# Eureka! I found some jars



## JayBeck (Mar 27, 2011)

Most of my posts are on the Sodas forum but I do like to collect jars when I can find them. Not too many have turned up for me since I have joined the forum until recently. I called a classified ad that resulted in me buying many soda bottles as well as a few fruit jars. There are many more jars there but I have been distracted by hundreds of other bottles so I need to take another look.

 First is a Eureka Jar with a lid that I am not sure is original or not. It fits but seems very tight and does not want to come off. Unfortunately, there is a 2" crack on the right side coming down from the top. Looks good on display and was hard to pass up for $5 since I have not seen one before.

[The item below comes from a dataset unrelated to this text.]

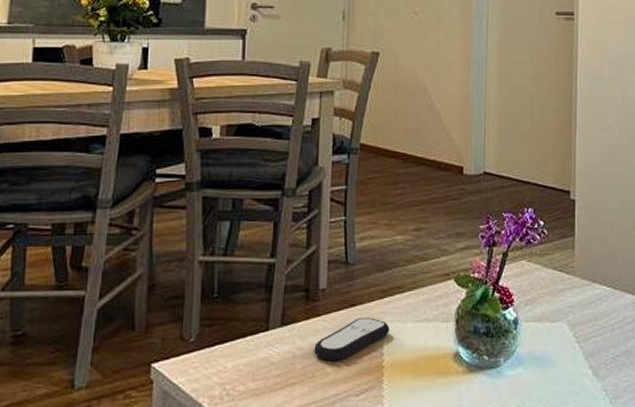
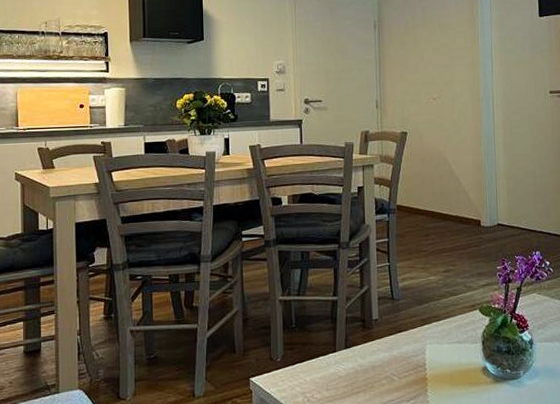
remote control: present [314,316,390,362] -> none [372,340,430,375]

*Eureka N.O.F. Patd Dec. 27th 1864.*


----------



## JayBeck (Mar 27, 2011)

I am most curious about this lid. It is a lugged midget lid with writing on the outside of the lid. This is the first zinc lid I have come across with writing on the outside other than Ball or Atlas. I know very well how tough it is to find the original lids for the midgets but I thought this one was even better. It appears to be RB# 1938 which says add $5-10 for lugged lid but earlier in the Mason listings it says that original midget lids can be up to 50% of the value on common jars. So I'm not quite sure what just this midget lid is worth.

 Outside:
*TradeMark Boyd's Porcelain Lined 
 Patented July 18 1871 March 30 1869
 Reissued Oct. 25 1881 (cross in center)*
 Inside:
*Boyd's Genuine Porcelain Lined (no cross in center)*

 I just noticed that all of the Ns on the porcelain liner are reversed.


----------



## JayBeck (Mar 27, 2011)

Here are a couple of jars I have never seen before that are apparently somewhat common but I like them.

*The Mason*

*Mason *


----------



## JayBeck (Mar 27, 2011)

The last one is just plain aqua wax sealer with a 7 embossed on the bottom but very whittled, bubbly and near mint.


----------



## cowseatmaize (Mar 27, 2011)

that Eureka is a good one. the book is $250+ and maybe another $250 for an original lid. It depends on the book interpretation. The crack's gonna hurt but... nice jar!


----------



## cowseatmaize (Mar 27, 2011)

Jay, I'd go higher than $5-10. 1938 doesn't even list a midget so I'd go 20-25+. The problem with the percentage to me has always been when a jar in amber is worth $400 and aqua $50. Then what is the lid, $25 or $200? If it really does matter, only sell it to someone with an real oddball color jar.


----------



## dygger60 (Mar 27, 2011)

Can ya snap a pic of the top of the EUREKA jar?   Would be intresting to see if it is original or not....the lids are a tough one......

    If that is the original lid....even with the crack.....you will still be up much more than ya paid....nice find!!

 Thanks

   David


----------